A Family for the Holidays by Linda L Lattimer

Posted by Mrs Giggles on August 11, 2007 in 2 Oogies, Book Reviews, Genre: Contemporary

A Family for the Holidays by Linda L Lattimer

Tree Press, $20.49, ISBN 978-0-6151-4242-5
Contemporary Romance, 2007

Before I go on, I have to say something about Linda L Lattimer’s A Family for the Holidays that has more to do with the folks behind Tree Press than the author herself. I strongly suggest that someone reformat the book if they haven’t already (I am reading the first edition of this book) because yikes, the copyright page alone has seven different fonts in use and the indentation of the paragraphs are all over the place. This does not make the end product look professionally made.

Our heroine Victoria Miller accidentally bumps into a cute guy named Josh Miller while she is shopping. The eggs she is carrying messes up his shirt. Of course, he assures her that everything is fine and she doesn’t need to pay for the dry cleaning of his shirt. The store management also tells Victoria that she doesn’t have to pay for those broken eggs because apparently such accidents occur frequently in that supermarket. I don’t know whether I will be thrilled or scared to shop there.

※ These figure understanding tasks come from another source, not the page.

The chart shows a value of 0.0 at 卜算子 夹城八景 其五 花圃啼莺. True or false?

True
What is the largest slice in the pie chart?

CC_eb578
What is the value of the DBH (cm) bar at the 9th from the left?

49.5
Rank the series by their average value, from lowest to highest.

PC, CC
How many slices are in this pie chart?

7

This is clearly the start of a sweet romance except for one thing: Victoria, a divorcée, has recently been diagnosed with breast cancer. With a widowed mother, three kids, and a dog to take care of, Victoria has no idea how to tell them that she has cancer or how to deal with the inevitable. Who will take care of them when she undergoes chemotherapy and becomes too ill from its side-effects?

I’m afraid that at first I find it hard to be completely objective when it comes to A Family for the Holidays because I lost enough loved ones to cancer and Victoria’s feelings when it comes to telling her loved ones and worrying about how they will fare when she, who has taken care of everyone for 11 years, is gone strike a deep visceral chord in me. I don’t roll up my eyes when it turns out that Josh is a nurse at the Walter Forest Cancer Center. I don’t groan – not that much anyway – when the teenage kids in this story speak like grown-ups trying too hard to pass themselves as teenagers.

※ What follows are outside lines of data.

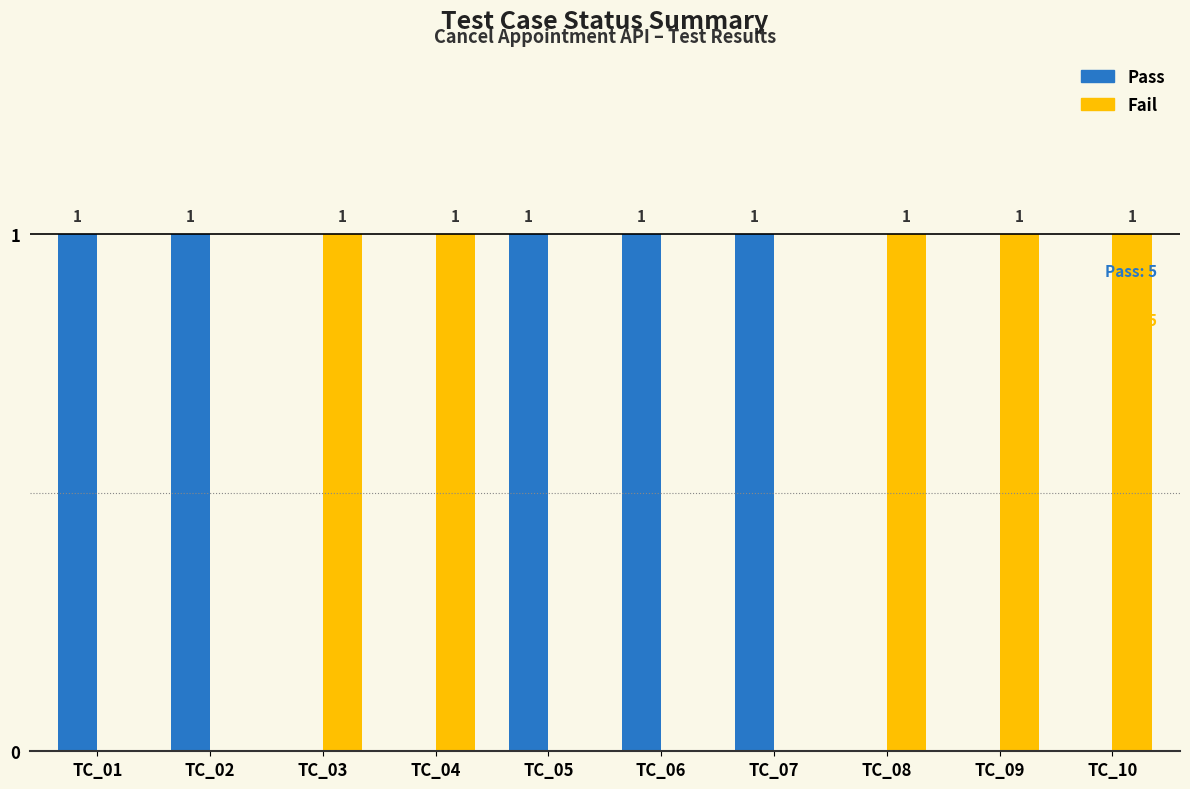

The value of Fail at TC_08 is 2. True or false?

False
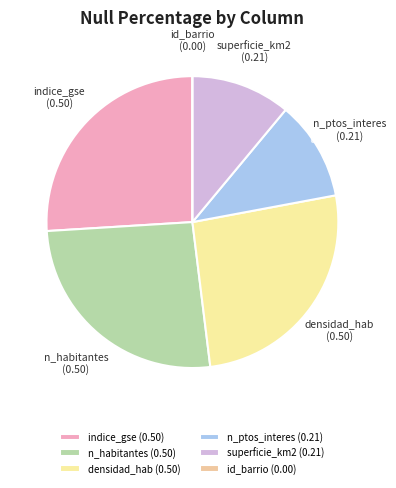

Does any single category account for the majority?

No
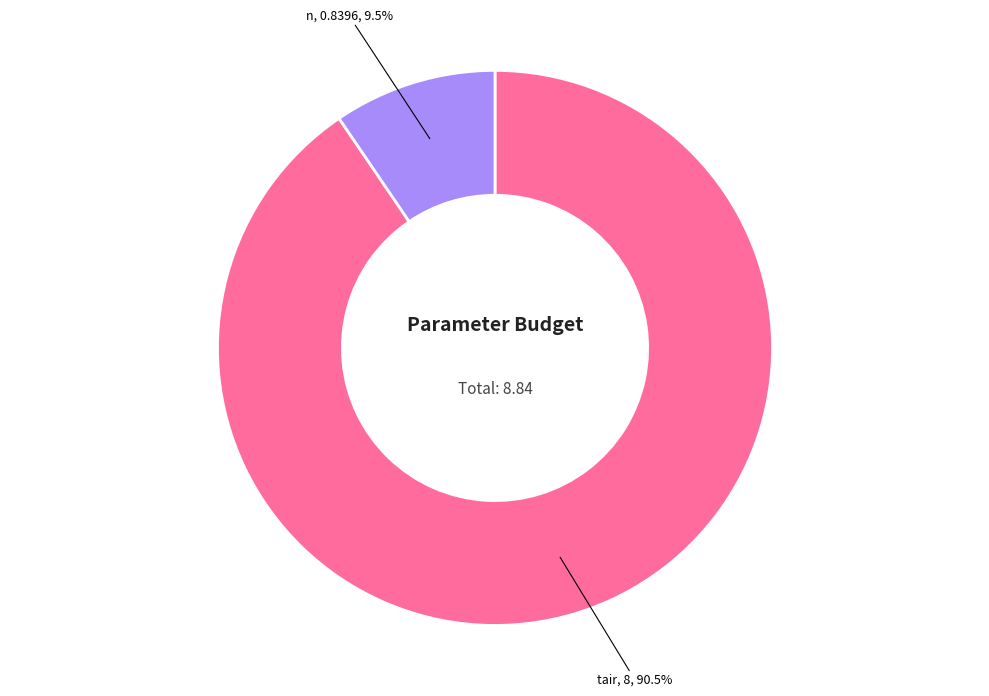

How many segments does this pie chart have?

2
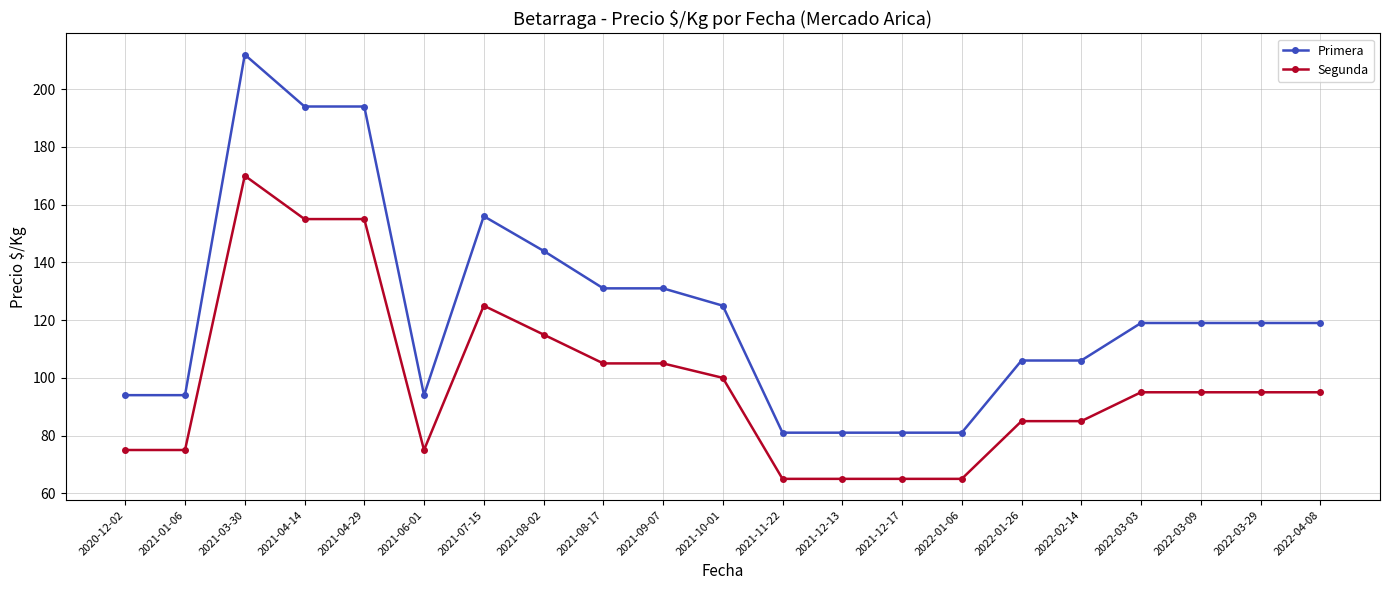

What is the greatest value displayed?

212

At first, that is. When Ms Lattimer begins to use her story as a soapbox to launch into her stance on matters like literacy, she’s really testing the limit of how much I can take. When this story becomes so nauseatingly sentimental, complete with artificial speeches designed to wring all tears from me passed off as dialogues, I really can’t take it any more.

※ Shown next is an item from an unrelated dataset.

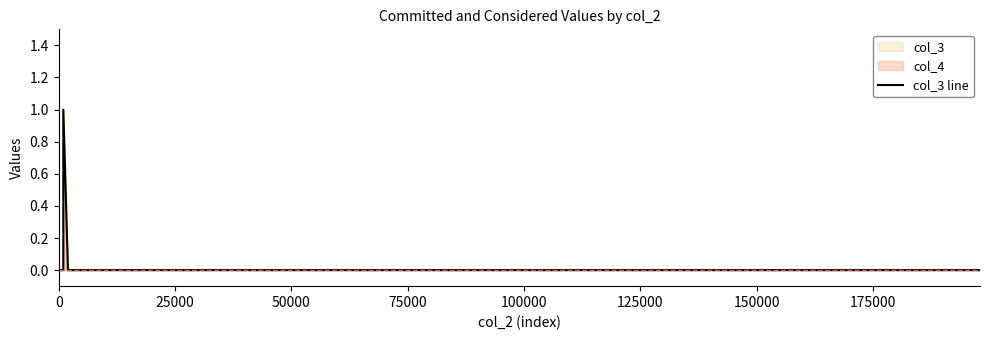

True or false: there are more than 1 points higher than both neighbors.

False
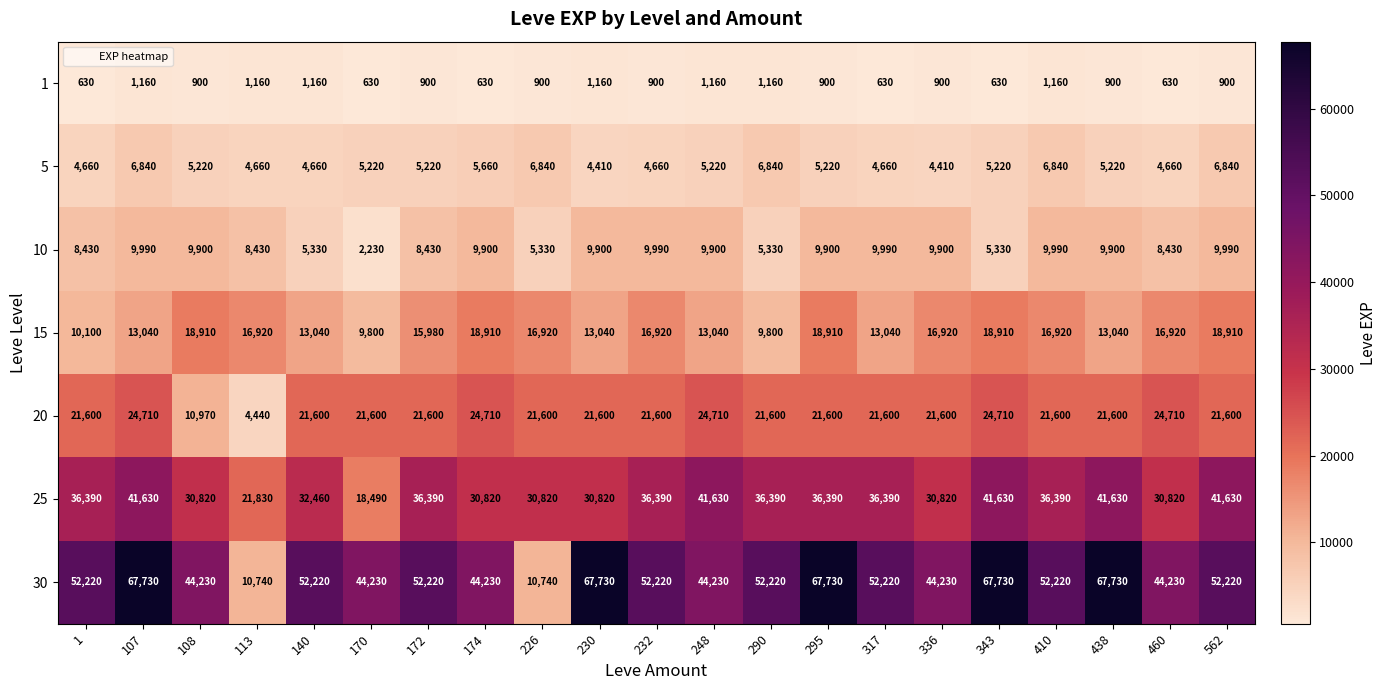

List the series in order of their peak value, lowest first.

1, 5, 10, 15, 20, 25, 30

I can overlook the lack of adequate editing in this book and the awkward shifts in points of view, but ultimately I can’t take it anymore when this book begins employing very obvious contrivances to make me cry. To do this, Ms Lattimer employs some of the most cringe-inducing artificial-sounding stilted dialogues since Full House got canceled. My evil heart bleeds when I have to endure such shamelessly obvious mawkish sentimentality. As much as I sympathize with Victoria and as much as I feel her pain, this story makes my hair stand on an end for all the wrong reasons.